House Appropriations’ FCC/FTC bill report “directs the FTC to consult with the Department of Education,” Commerce, the FCC and other agencies and make “recommendations for programs or initiatives that could help educate consumers about the potential harm caused by disinformation, misinformation, and deep fakes, or help certify the authenticity and provenance of online content.” The committee “directs” the FTC to prioritize investigations into “robocalls that attempt to defraud patients, physicians, hospital, and other health care stakeholders” and urges similar prioritization for robocalls “that attempt to defraud senior citizens.”

The report seeks FTC prioritization of “investigations and enforcement efforts that protect consumers from unfair acts limiting competition.” It urges the FTC to “continue to require the destruction or deletion of models or algorithms that incorporate inappropriately collected information, and to examine other authorities that might allow the FTC to better protect the privacy of children.” House Appropriations “encourages the FTC to identify policies and provide recommendations that can help protect Americans from hate and abuse on online platforms.”

Commerce Report

House Appropriations’ report on the Commerce FY 23 bill in part presses the Commerce Department to ensure states and territories applying for money from the Infrastructure Investment and Jobs Act’s $42.5 billion broadband equity, access and deployment program “demonstrate that they will be able to provide service to unserved and underserved urban areas.” Broadband access “is a determinant for success for all individuals” and there “should not be digital discrimination in supporting unserved and underserved populations based on whether they are in urban or rural areas,” the report said. The committee’s report on the FCC/FTC funding bill directs the FCC to provide reports and briefings on a range of broadband-related issues, including on its “effort to support Tribal access to broadband” and “implementation of the Emergency Connectivity Fund.”

The FY23 Commerce bill report extends “prior year direction to NTIA to coordinate” with the Agriculture Department’s Rural Utilities Service, the FCC and other agencies “to identify and pursue ways to continue sustainable broadband deployment and adoption, and to ensure that policies tied to one Federal program do not undermine the objectives and functionality of another.” It “continues to encourage NTIA to place equal priority on the deployment” of the Nationwide Public Safety Broadband Network “in rural communities as it does in urban areas.”

House Appropriations ordered an NTIA review “of its internal capacity for spectrum management in the face of ever-increasing demand for spectrum from Federal partners. The review shall identify required investments to fully meet the mission of the management of spectrum for the entire Federal Government.” The committee “encourages NTIA, in coordination with the FCC and other appropriate stakeholders, to preserve spectrum access for scientific purposes as commercial use of radio spectrum increases” and “looks forward to the report highlighting NTIA’s ongoing efforts on this front.” Appropriations repeated its call from the FCC/FTC bill report for the FCC and NTIA to “take further action to help eliminate the potential for future interagency spectrum disputes" beyond a coordination agreement between commission Chairwoman Jessica Rosenworcel and NTIA Administrator Alan Davidson (see 2202150001).
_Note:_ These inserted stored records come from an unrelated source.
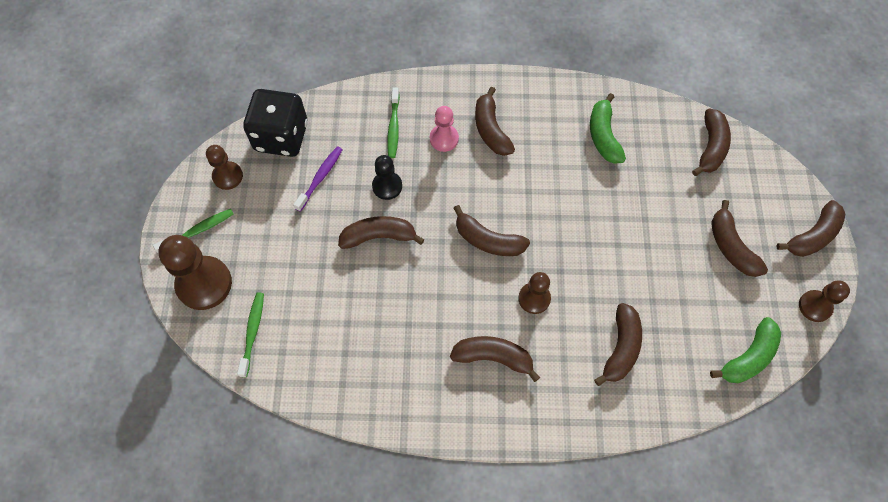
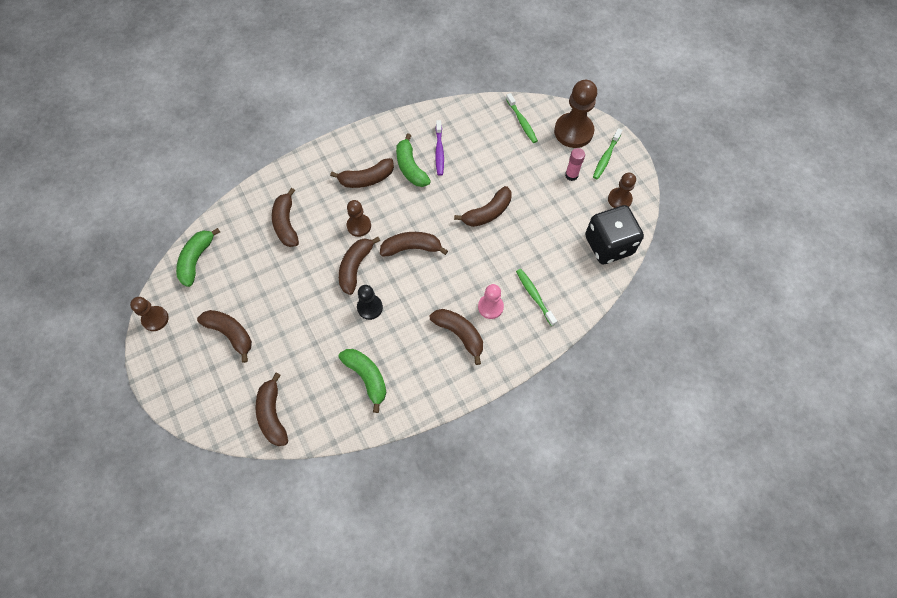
camera: 150 degrees right, 0 degrees up
purple toothbrush [293,146,343,212] -> purple toothbrush moved to [435,120,444,176]
black pawn [372,155,402,200] -> black pawn moved to [357,285,383,320]
brown banana [776,200,845,257] -> brown banana moved to [339,237,380,295]
none -> green banana [396,134,431,187]
none -> pink glue stick [565,148,585,181]

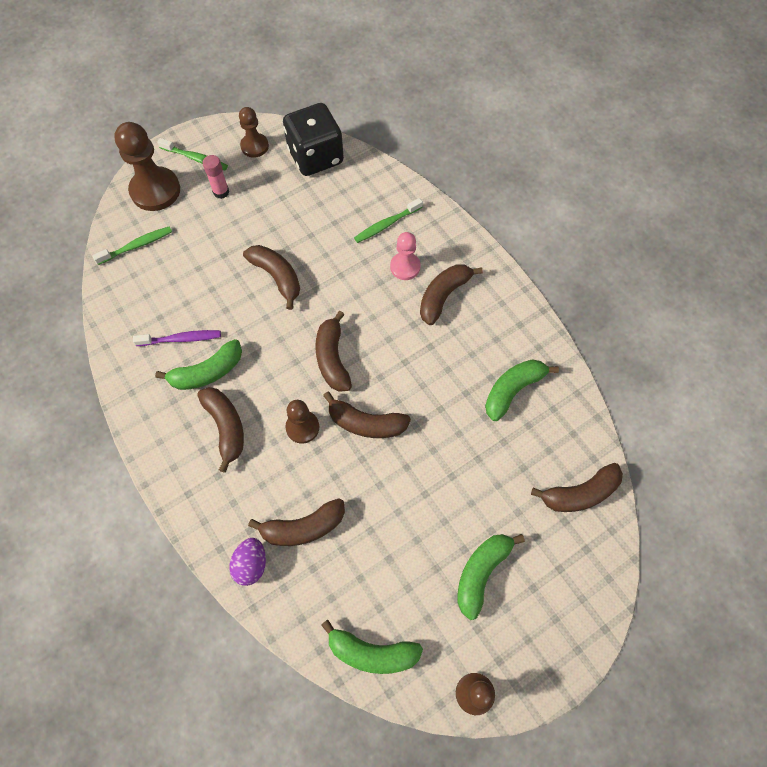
camera: 95 degrees left, 0 degrees up
brown banana [197,310,252,363] -> green banana [457,534,525,620]
black pawn [357,285,383,320] -> none
none -> purple egg [229,538,266,586]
The Commerce bill report notes specific amounts out of the NIST budget for work on a range of cybersecurity and emerging technologies issues. They include “no less than” $103 million “for NIST’s Cybersecurity program,” and increases of $10 million for quantum information science, $9 million for AI “that has the potential to produce transformative technologies and scientific breakthrough that will improve Americans’ lives” and $6.5 million for the agency’s “important role in U.S. engagement on standards development across areas of critical and emerging technologies.” The committee urges BIS “to consider the impact of U.S. semiconductor related export control policies on the global semiconductor shortage, and the resulting impact on the U.S. industrial base, particularly in the automotive, home appliance, agricultural machinery, aerospace and defense industries.